AIM OF THE TASK:
In the text about Murtnaghurt Lagoon, which body manages the lagoon as public land?

EXTRACT TO READ:
****

Murtnaghurt Lagoon, also known as Murtnaghurt Swamp or Lake Murtnaghurt, is a shallow, ephemeral wetland west of the town of Barwon Heads on the southern coast of the Bellarine Peninsula in Victoria, Australia. It comprises two enclosed depressions, elongated west-east and separated by a low ridge. The wetland is about 2 km in length, and up to 600 m wide, with 4.5 km of shoreline enclosing an area of 81 ha. It is connected by a narrow 2.7 km palaeochannel extending from the lagoon northwards to the main tidal channel of the lower Barwon River.

==Birds==
The lagoon is part of the Bellarine Wetlands Important Bird Area and is recognised as an important site supporting, at times, various threatened species of birds, including the little tern, fairy tern, orange-bellied parrot, swift parrot and hooded plover, as well as many waders which use the whole complex of wetlands in the region.

==Status and conservation==
Murtnaghurt Lagoon is listed under the Ramsar Convention as a wetland of international significance, as part of the Port Phillip Bay (Western Shoreline) and Bellarine Peninsula Ramsar Site. It is also part of the Lake Connewarre State Game Reserve. It is public land which is managed by Parks Victoria and is surrounded by farmland, golf courses and residential housing.. Because of its relatively small size and isolation from the rest of the Lake Connewarre wetland complex it is threatened by edge effects, including pollution from stormwater run-off.

A report by Neville Rosengren for the Save Barwon Heads Alliance recommended that the lagoon should be protected by a geoheritage conservation zone of low intensity land use. It stated that:
"The key elements of this site are relatively inconspicuous, low relief landforms that preserve the materials and the geometry of the earlier sea level landscapes. Research into geoscience features is an ongoing activity as new techniques of analysis and particularly for methods of mapping and displaying geomorphology and dating materials and landforming events become available. Intensive land uses involving close residential sub-division, excavation or other substantial reshaping of landscape would substantially degrade the geoscience significance – and make the materials unavailable for scientific access. The opportunity for further research and monitoring of the processes that formed Murtnaghurt Lagoon would be greatly compromised by extending urban or other high intensity built developments enclosing and adjacent to the site. These activities should not be permitted in the areas enclosing the Murtnaghurt Lagoon."

****

RAW DATA:
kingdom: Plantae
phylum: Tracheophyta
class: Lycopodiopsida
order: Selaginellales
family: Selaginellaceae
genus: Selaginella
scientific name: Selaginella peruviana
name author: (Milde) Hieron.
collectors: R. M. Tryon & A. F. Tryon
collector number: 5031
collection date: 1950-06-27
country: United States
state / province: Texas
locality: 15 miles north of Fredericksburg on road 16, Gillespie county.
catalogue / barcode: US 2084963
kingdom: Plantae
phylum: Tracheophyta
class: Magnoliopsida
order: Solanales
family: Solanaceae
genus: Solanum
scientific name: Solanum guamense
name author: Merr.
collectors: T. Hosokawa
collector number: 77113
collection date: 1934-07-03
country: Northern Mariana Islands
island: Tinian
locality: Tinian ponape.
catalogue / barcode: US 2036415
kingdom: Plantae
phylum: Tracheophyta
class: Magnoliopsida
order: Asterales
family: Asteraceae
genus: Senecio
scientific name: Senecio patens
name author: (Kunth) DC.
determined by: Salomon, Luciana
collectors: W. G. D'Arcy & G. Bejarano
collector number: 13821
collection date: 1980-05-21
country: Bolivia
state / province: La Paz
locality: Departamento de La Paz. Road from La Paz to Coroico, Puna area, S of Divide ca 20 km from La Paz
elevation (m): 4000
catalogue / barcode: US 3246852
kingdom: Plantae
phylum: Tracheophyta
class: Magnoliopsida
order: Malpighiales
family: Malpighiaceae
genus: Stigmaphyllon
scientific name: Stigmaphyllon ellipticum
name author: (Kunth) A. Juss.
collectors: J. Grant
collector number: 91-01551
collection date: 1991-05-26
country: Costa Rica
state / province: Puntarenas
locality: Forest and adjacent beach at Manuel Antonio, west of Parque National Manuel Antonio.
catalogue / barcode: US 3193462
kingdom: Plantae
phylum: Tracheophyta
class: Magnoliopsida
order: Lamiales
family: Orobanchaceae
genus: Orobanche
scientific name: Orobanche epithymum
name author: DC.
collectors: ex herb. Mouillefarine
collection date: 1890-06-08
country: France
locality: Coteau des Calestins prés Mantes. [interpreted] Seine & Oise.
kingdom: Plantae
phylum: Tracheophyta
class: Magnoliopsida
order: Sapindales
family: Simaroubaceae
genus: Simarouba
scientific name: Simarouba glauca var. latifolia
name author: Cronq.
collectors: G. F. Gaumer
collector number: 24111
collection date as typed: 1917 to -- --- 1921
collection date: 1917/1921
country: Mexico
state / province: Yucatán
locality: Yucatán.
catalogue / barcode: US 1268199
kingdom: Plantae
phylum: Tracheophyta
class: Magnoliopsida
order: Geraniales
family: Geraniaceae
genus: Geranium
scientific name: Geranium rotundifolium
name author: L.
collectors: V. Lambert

****

SOLUTION:
Parks Victoria